Through Harry’s miscellaneous adventures, we’re introduced to aspects of a fantastical world — dementors, hippogriffs, time-turners, and Quidditch — but with every wishful fulfillment of common childhood fantasies, we’re confronted with their consequences. We see the soul-draining toll of dark magic, the chaos that reigns when trying to alter history, the bloody aftermath of a Quidditch match. Worse, we see examples of loss, grief, sacrifice, and a questioning of self that feels especially poignant to the time in life that these characters are going through. They’re isolated, alone, and suddenly realizing that saving the world, and themselves, is not something they can count on older, more experienced adults to handle. How many of us have come to the same realization, that we’ve reached an age where we must do our own rescuing?

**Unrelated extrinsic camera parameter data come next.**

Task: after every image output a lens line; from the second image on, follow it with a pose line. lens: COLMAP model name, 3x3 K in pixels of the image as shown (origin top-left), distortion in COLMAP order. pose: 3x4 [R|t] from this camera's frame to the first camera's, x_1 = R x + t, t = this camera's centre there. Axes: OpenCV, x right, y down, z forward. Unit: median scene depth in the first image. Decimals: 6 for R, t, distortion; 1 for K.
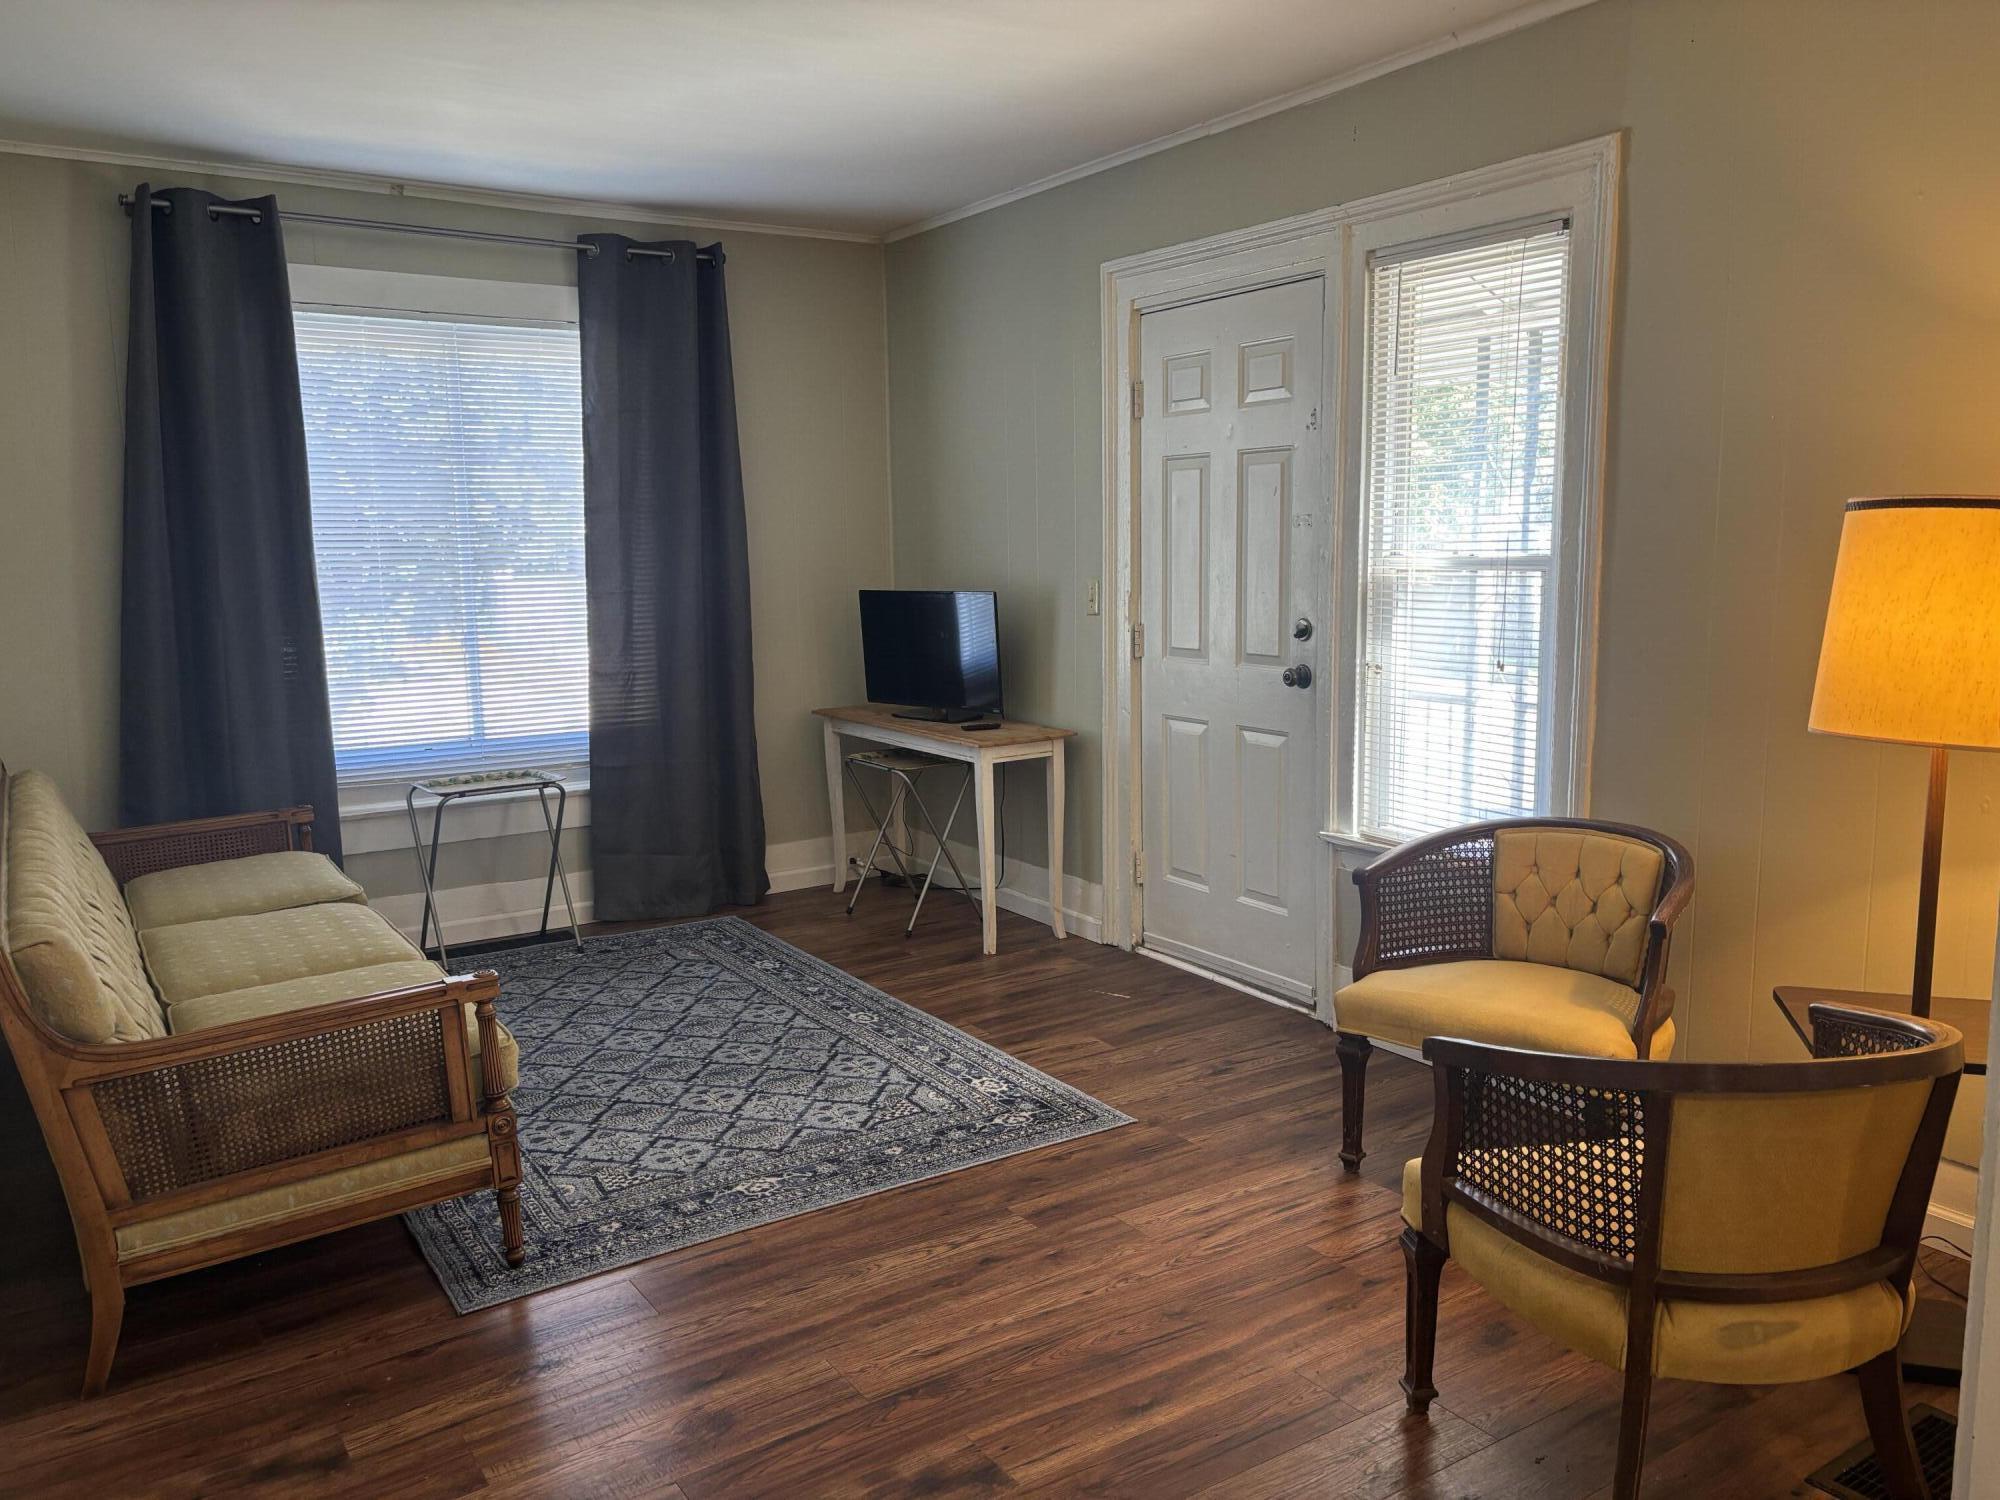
lens RADIAL K [[1518.2, 0, 1000.0], [0, 1518.2, 750.0], [0, 0, 1]] dist [-0.001015, 0.156316]
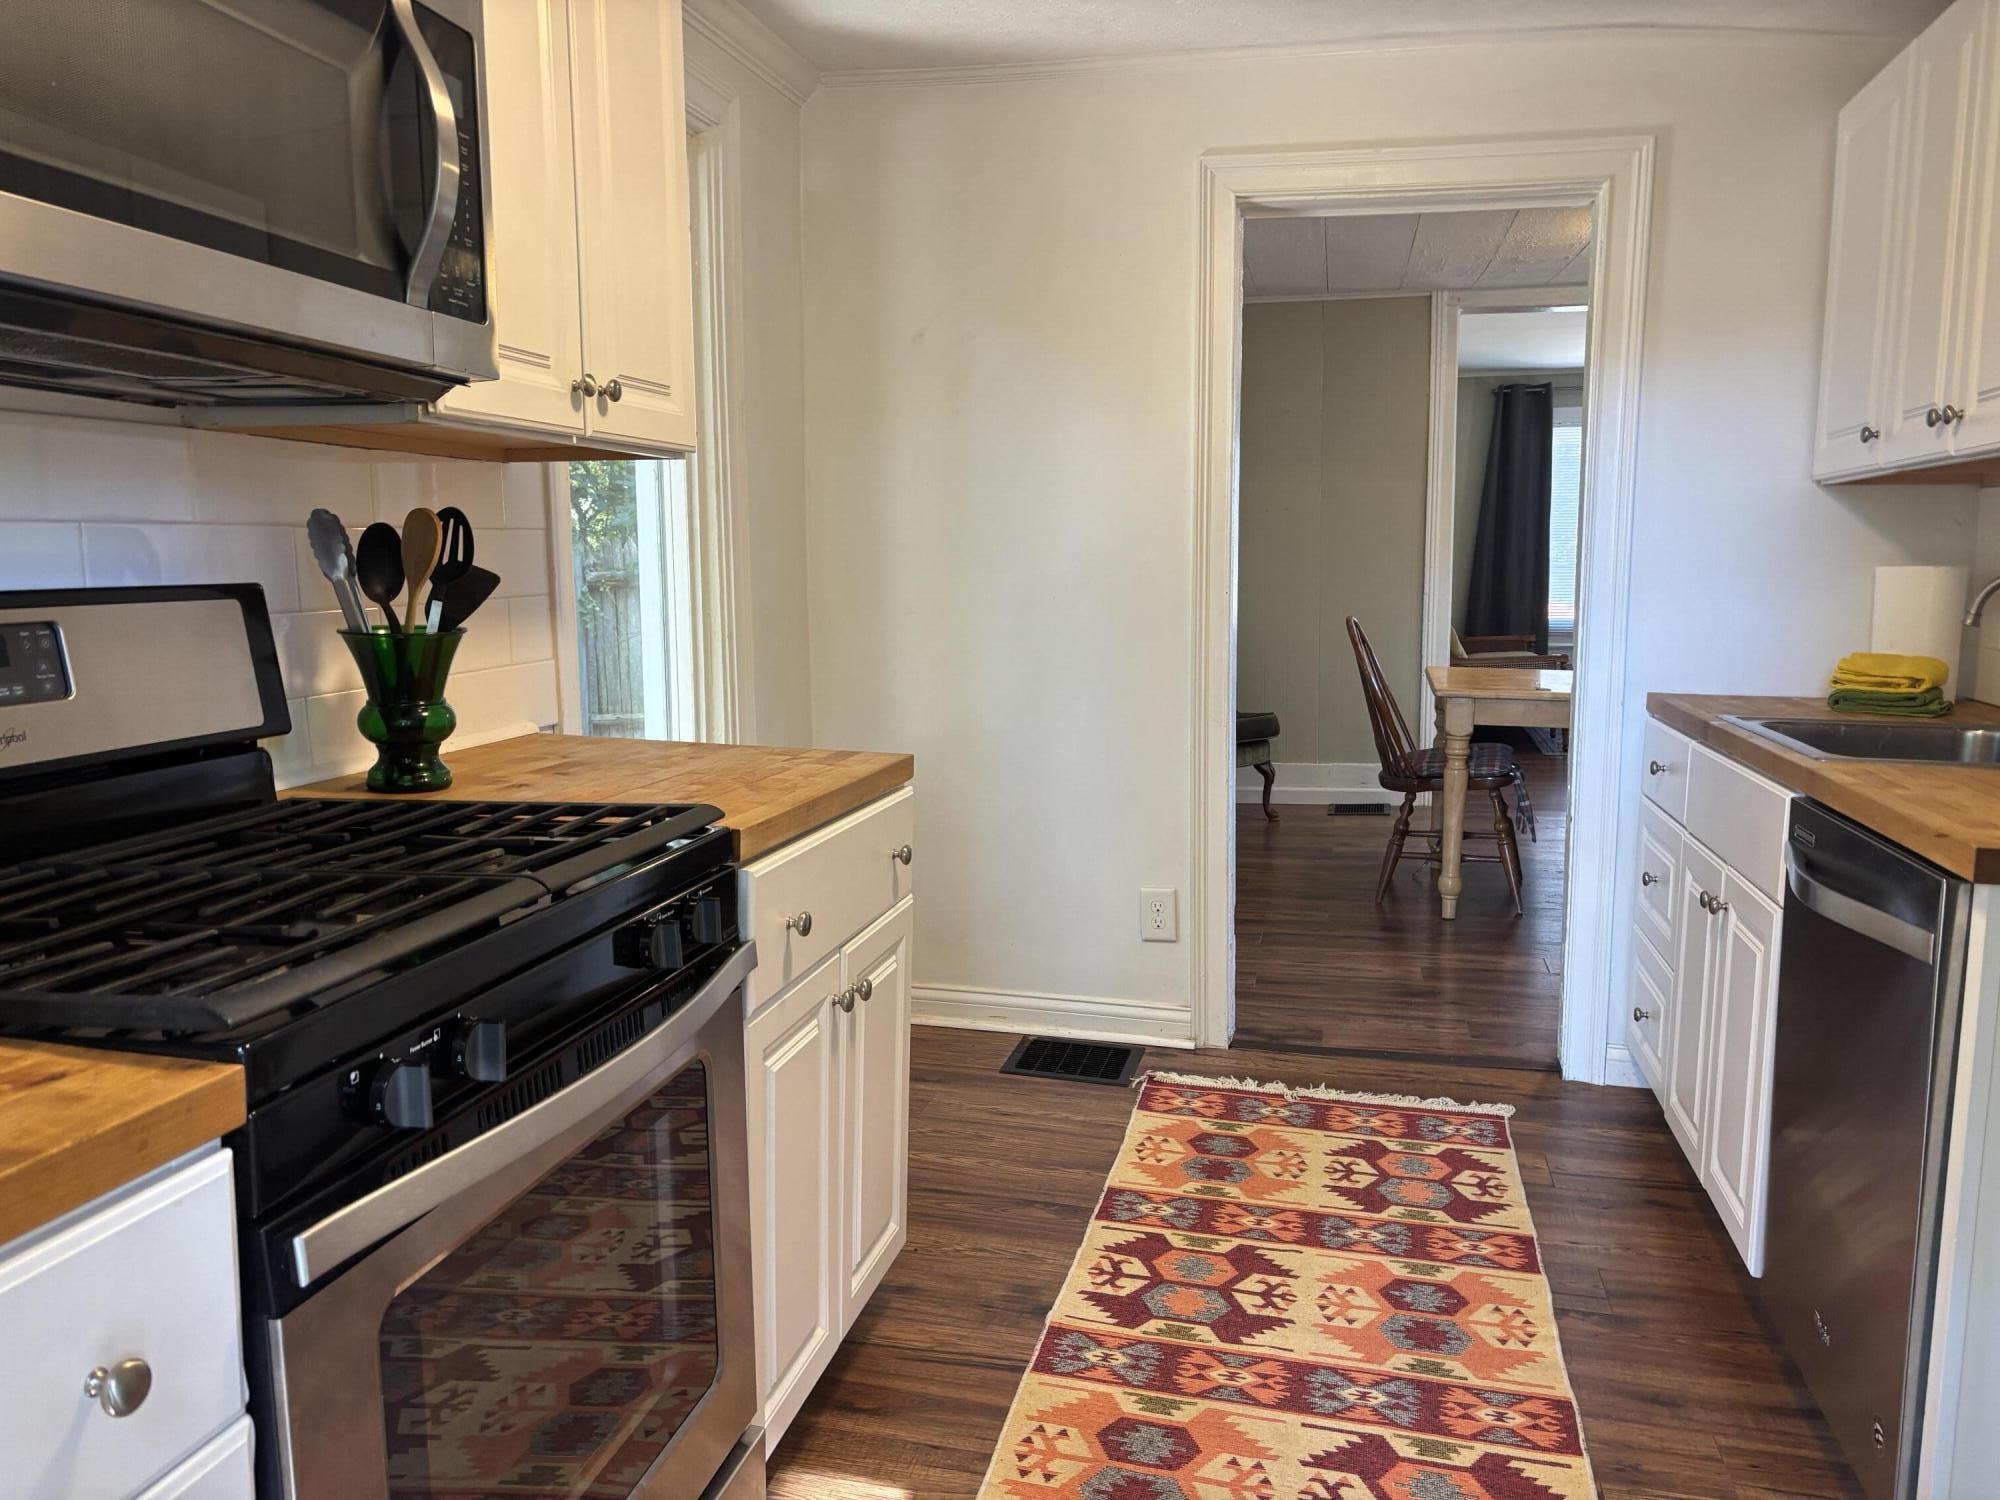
lens RADIAL K [[1518.2, 0, 1000.0], [0, 1518.2, 750.0], [0, 0, 1]] dist [-0.001015, 0.156316]
pose [[0.687502, 0.087884, -0.720845, 0.596270], [-0.102058, 0.994491, 0.023909, 0.200179], [0.718975, 0.057130, 0.692684, -1.037384]]
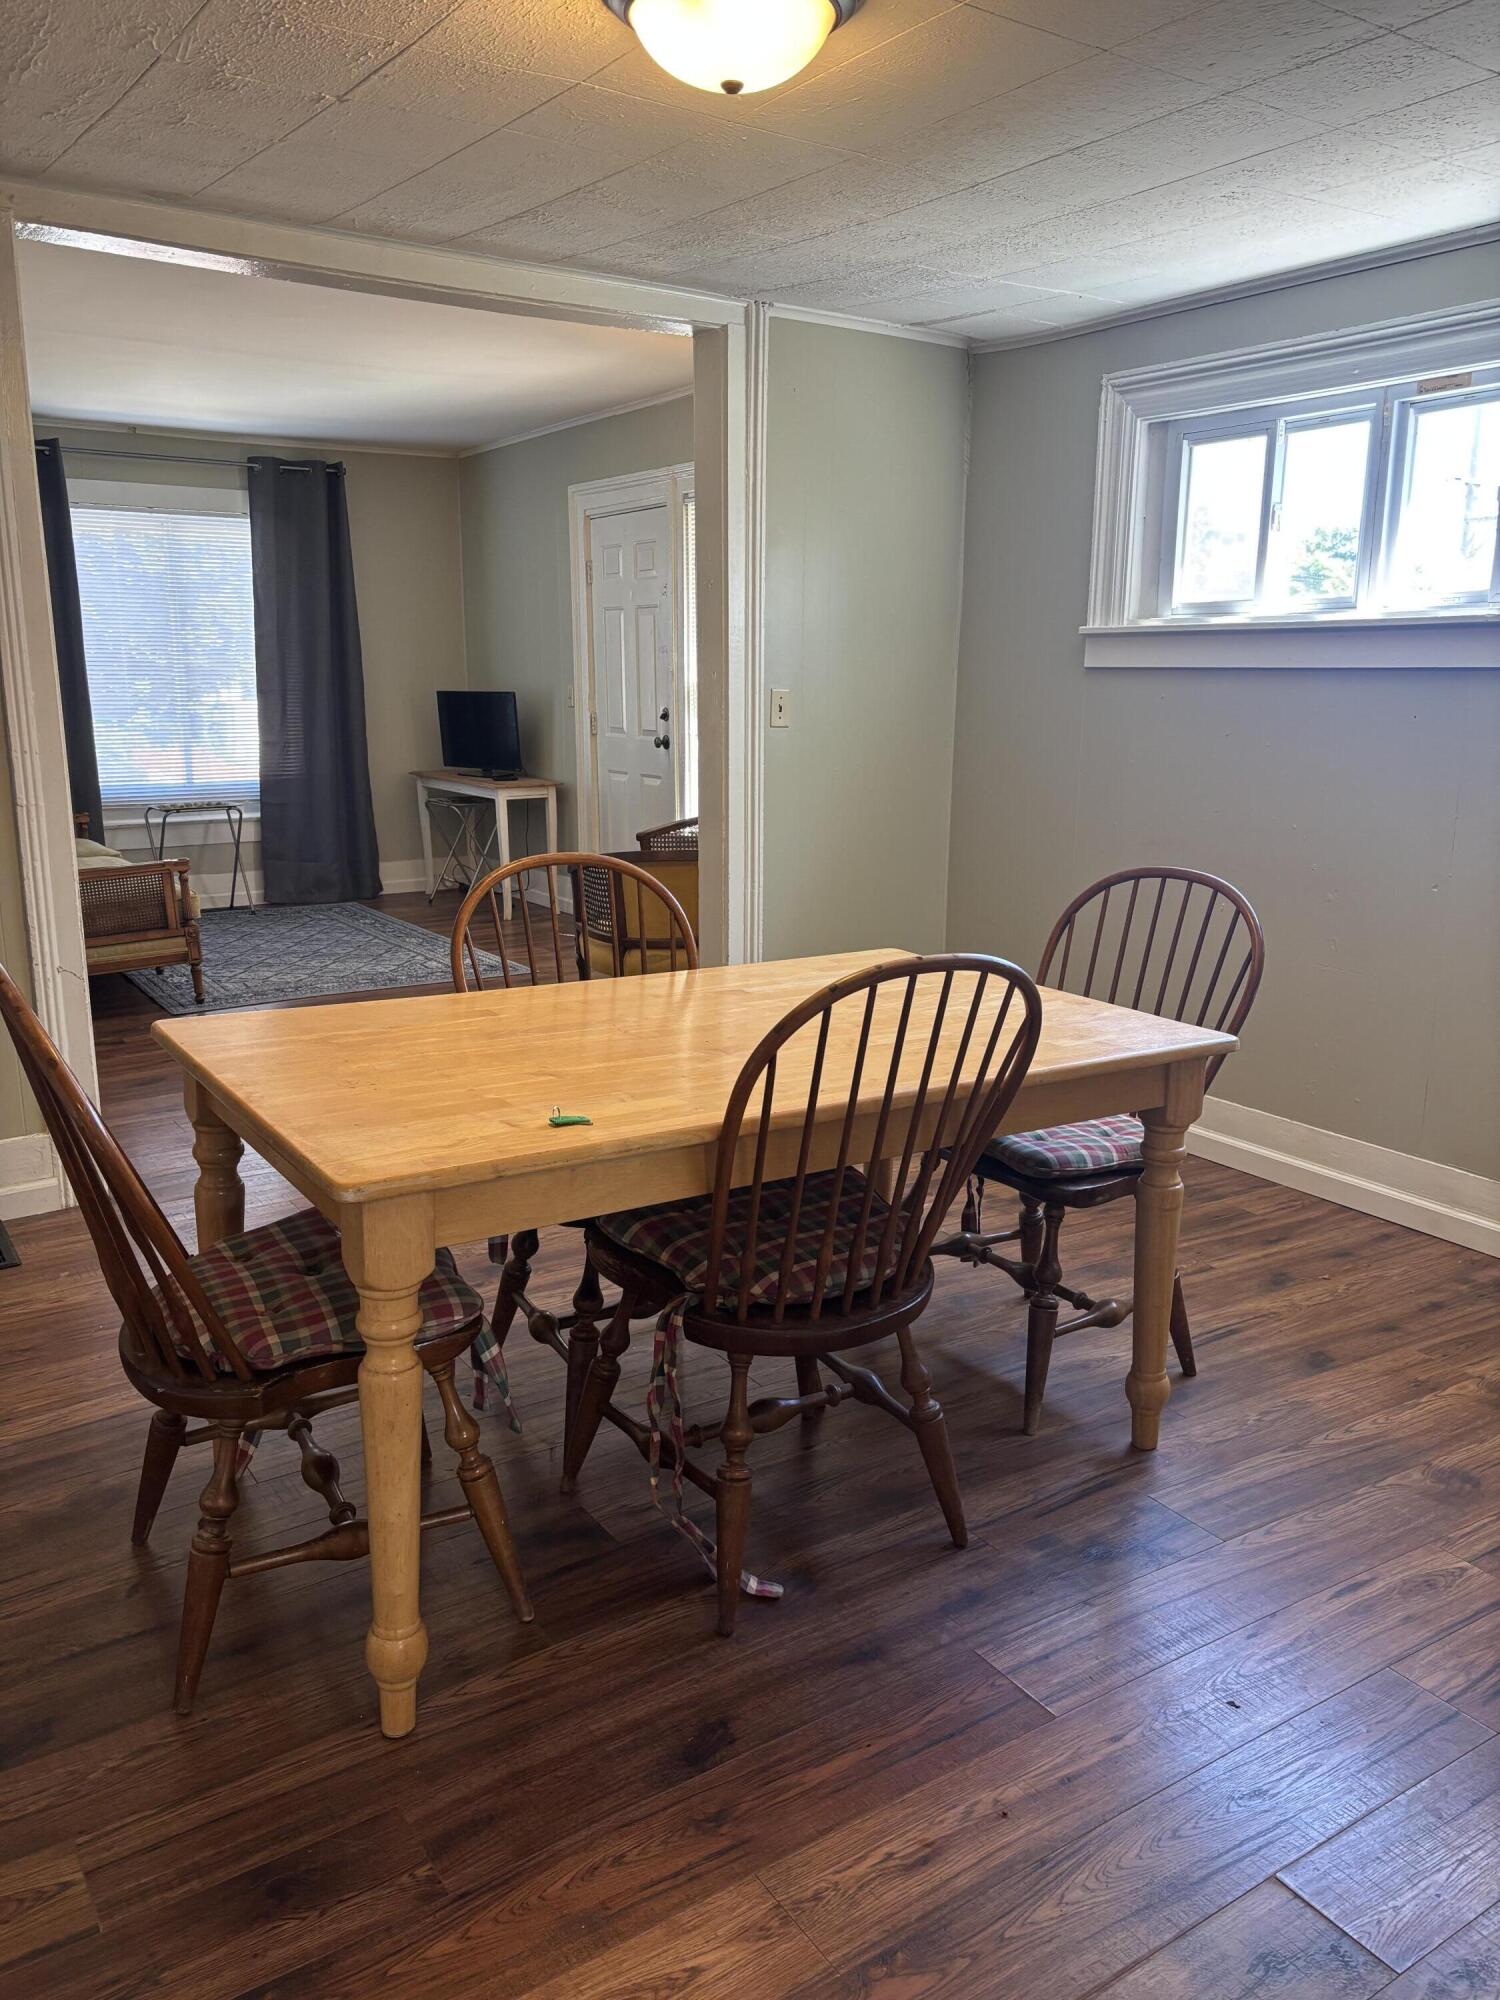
lens RADIAL K [[1518.2, 0, 711.6], [0, 1518.2, 988.7], [0, 0, 1]] dist [-0.001015, 0.156316]
pose [[0.999772, 0.017266, -0.012594, 0.225938], [-0.016344, 0.997413, 0.069997, 0.087999], [0.013770, -0.069775, 0.997468, -0.589235]]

That’s what dark fantasy gets right about aging better than any other genre: the idea that ultimately, maturity means we’re in charge of our own destinies. Through otherworldly settings, unnatural creatures, mythological beings, and more mystical elements of magic, characters are granted the freedom to ask questions every child entering adulthood struggles with (where do we come from? why are we here?) while taking them on thrilling adventures that help fans discover the answers for themselves.
If anything, dark fantasy gives us permission to exercise our imaginations when it comes to these heavier realities of growing up and losing that sense of childhood wonder, and when it’s done well, it can even give us a bit of that wonder back.